Este lunes se cumplieron 74 años del suicidio del escritor austriaco Stefan Zweig. En su obra El mundo de ayer. Memorias de un europeo (Ed. Acantilado), Zweig describe lo que él denomina «la edad de oro de la seguridad». Es la que vivió aquella Europa previa a 1914 donde la humanidad parecía haber alcanzado la perfección. El nivel de vida crecía por momentos, el Estado del bienestar se consolidaba, la alfabetización y una educación cada vez más completa se generalizaban, las sociedades, en fin, eran cada vez más abiertas y cosmopolitas… Parecía de todo punto imposible que en semejante contexto pudieran enraizar el nacionalismo, el antisemitismo y el populismo; pero Zweig, que era judío y tuvo que huir del nazismo, vio cómo ese mundo perfecto se convirtió en un abrir y cerrar de ojos en algo del pasado, en un mundo de ayer.

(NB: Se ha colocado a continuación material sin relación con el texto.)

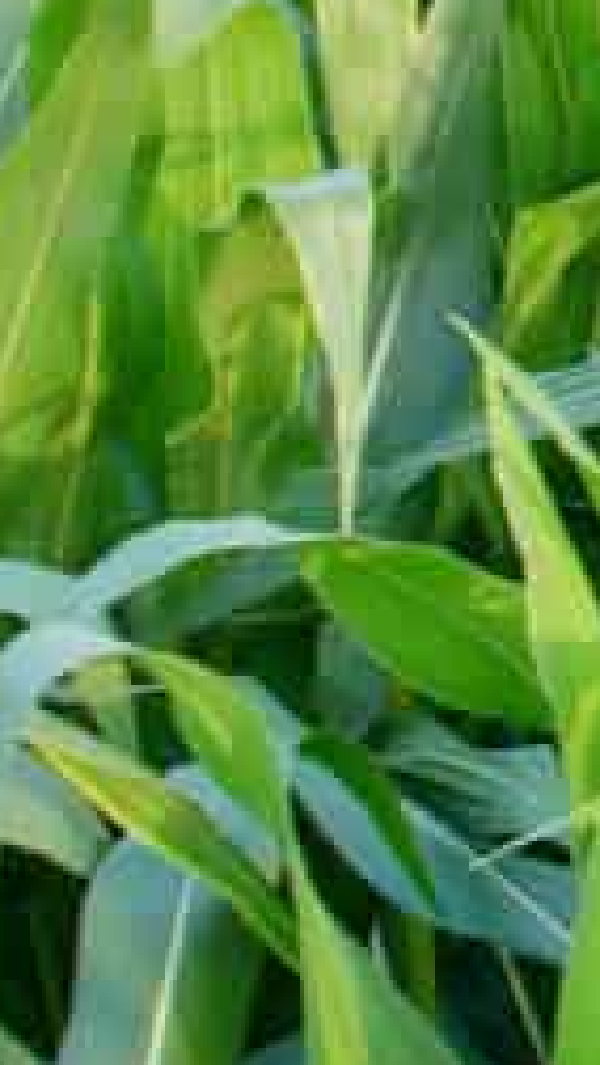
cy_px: -146
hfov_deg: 4.8
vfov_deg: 9.1
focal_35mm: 234
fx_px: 6610
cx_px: 2328
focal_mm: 8.4
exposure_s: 1/180
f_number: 2.8
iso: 100
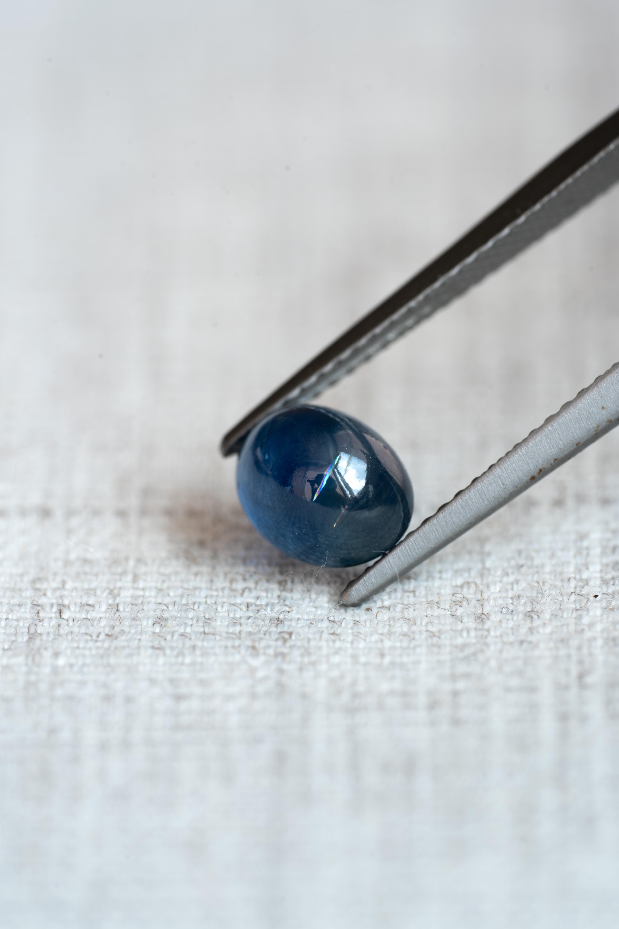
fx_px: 2321
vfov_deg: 22.6
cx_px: 310
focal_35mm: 90
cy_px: 464
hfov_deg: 15.2
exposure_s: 1/8
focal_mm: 90
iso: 100
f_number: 8
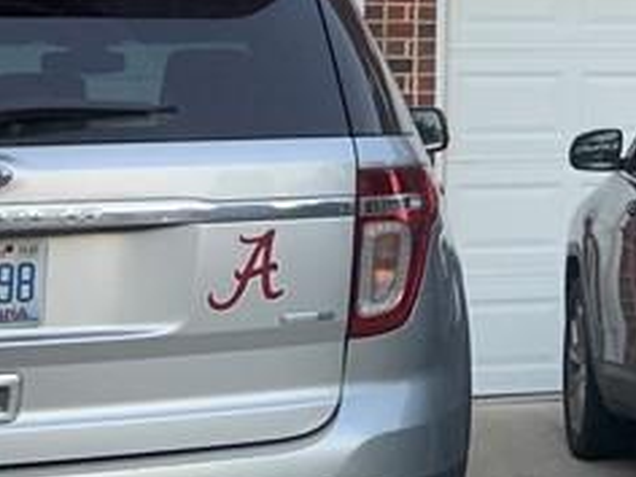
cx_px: 900
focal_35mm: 113
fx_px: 2076
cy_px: -154
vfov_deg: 12.7
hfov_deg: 16.2
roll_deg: +1.6
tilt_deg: +13.7
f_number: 1.8
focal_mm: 4.25
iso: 125
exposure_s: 1/60
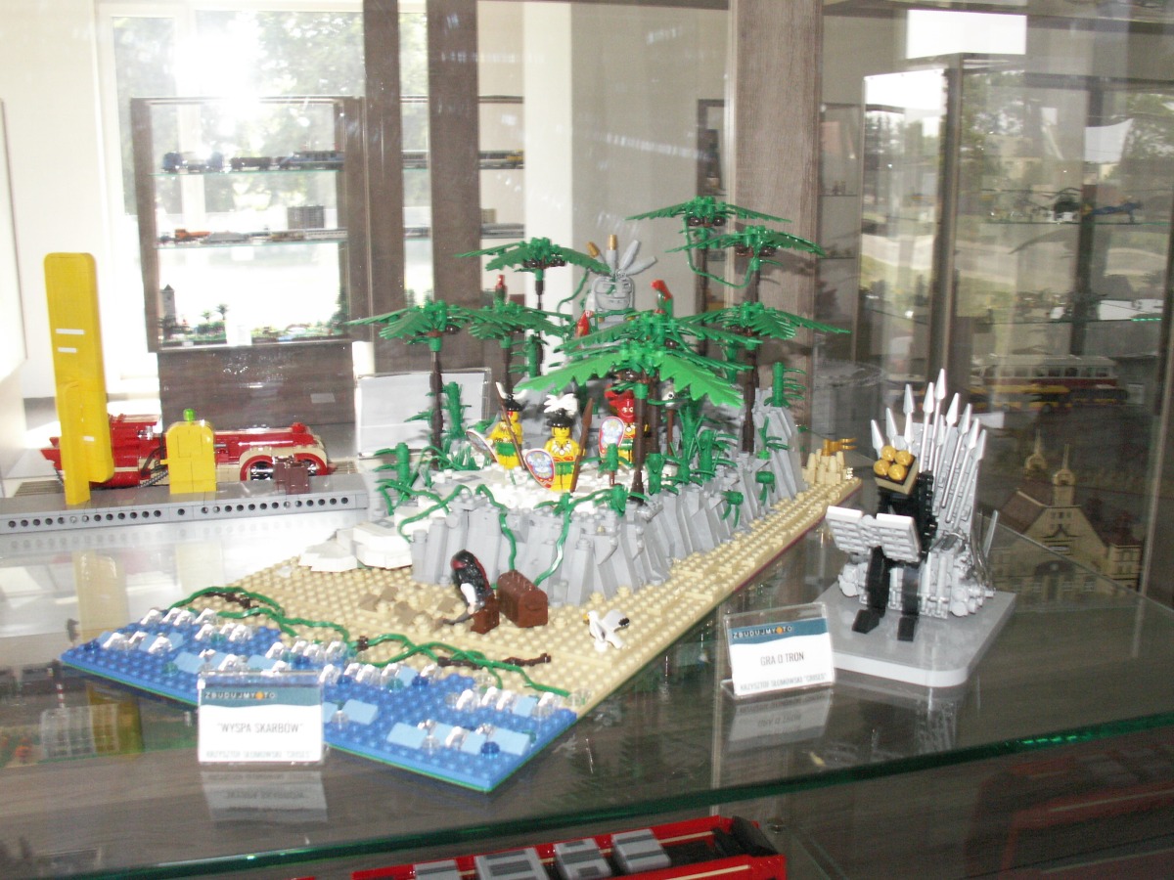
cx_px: 587
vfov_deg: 40.7
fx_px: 1187
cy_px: 440
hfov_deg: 52.6
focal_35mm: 35
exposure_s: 1/125
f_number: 2.8
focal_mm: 5.86
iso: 160
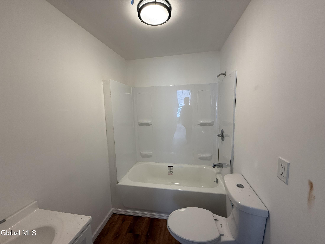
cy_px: 122
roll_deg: +1.3
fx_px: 131
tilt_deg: -5.0
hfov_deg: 102.1
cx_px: 162
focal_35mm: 14
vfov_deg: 85.7
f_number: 2.2
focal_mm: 2.22
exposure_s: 1/120
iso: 125
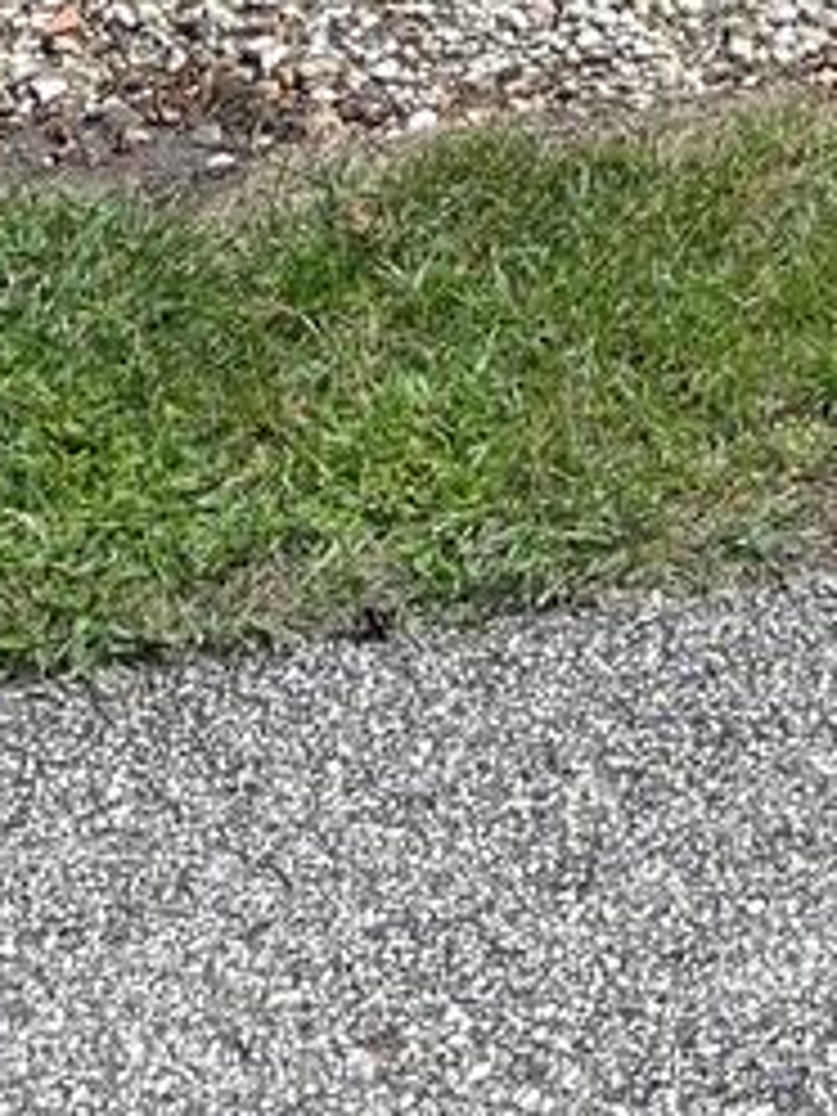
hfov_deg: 12.2
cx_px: 1395
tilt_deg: -15.8
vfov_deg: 15.3
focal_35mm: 113
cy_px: -824
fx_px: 3643
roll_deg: +0.5
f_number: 1.6
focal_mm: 5.1
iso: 50
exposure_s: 1/452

Pocos como él han sabido reflejar la fragilidad absoluta de las sociedades democráticas: basta una mínima dosis inicial de fanatismo para acabar tumbando décadas de progreso. Y esa dosis inicial de fanatismo es difícil de detectar: “Nosotros, sin embargo, que todavía conocimos el mundo de la libertad individual, sabemos, y podemos dar fe de ello, que en otros tiempos Europa disfrutó de su juego de colores calidoscópico. Y nos estremecemos al ver cómo nuestro mundo se ha entenebrecido, esclavizado y encarcelado gracias a su furia suicida. (…) ¡Ah, todos amábamos nuestra época, que nos llevaba sobre sus alas, todos amábamos a Europa! Pero esa fe ingenua en la razón, de la que esperábamos que evitaría la locura en el último momento, fue a la vez nuestra única culpa. Cierto es que no examinamos con suficiente desconfianza las señales escritas en la pared, pero ¿acaso no es propio de la juventud el no ser desconfiada, sino crédula? (…) Nuestro idealismo colectivo, nuestro optimismo condicionado por el progreso nos llevó a ignorar y despreciar el peligro”.
Hoy nos enfrentamos a parecidos fantasmas y además lo hacemos sin idealismo alguno, con el sueño de la unión política prostituido por la dictadura de los mercados, en un extremo, y el provincianismo nacionalista en el otro; todos olvidando los valores que un día le dieron su razón de ser a este proyecto de país llamado Europa. El suceso de Bautzen es uno más, pero no es uno cualquiera: se trata del primero en el que se constata que algunos europeos han celebrado en público la derrota de los débiles. Es una nueva «señal crítica» de esas que, citando a Zweig, en el pasado «no supimos examinar con desconfianza».
El 22 de febrero de 1942, exiliado en Brasil huyendo del Tercer Reich, el escritor ingiere una dosis letal de veronal junto a su segunda esposa, Lotte Altmann. Mueren convencidos de que no había escapatoria para ellos: pensaban que el fanatismo se extendería por todo el mundo y los alcanzaría. Siempre he creído que Zweig se equivocaba en el diagnóstico. Estos días basta con leer los periódicos para empezar a dudarlo.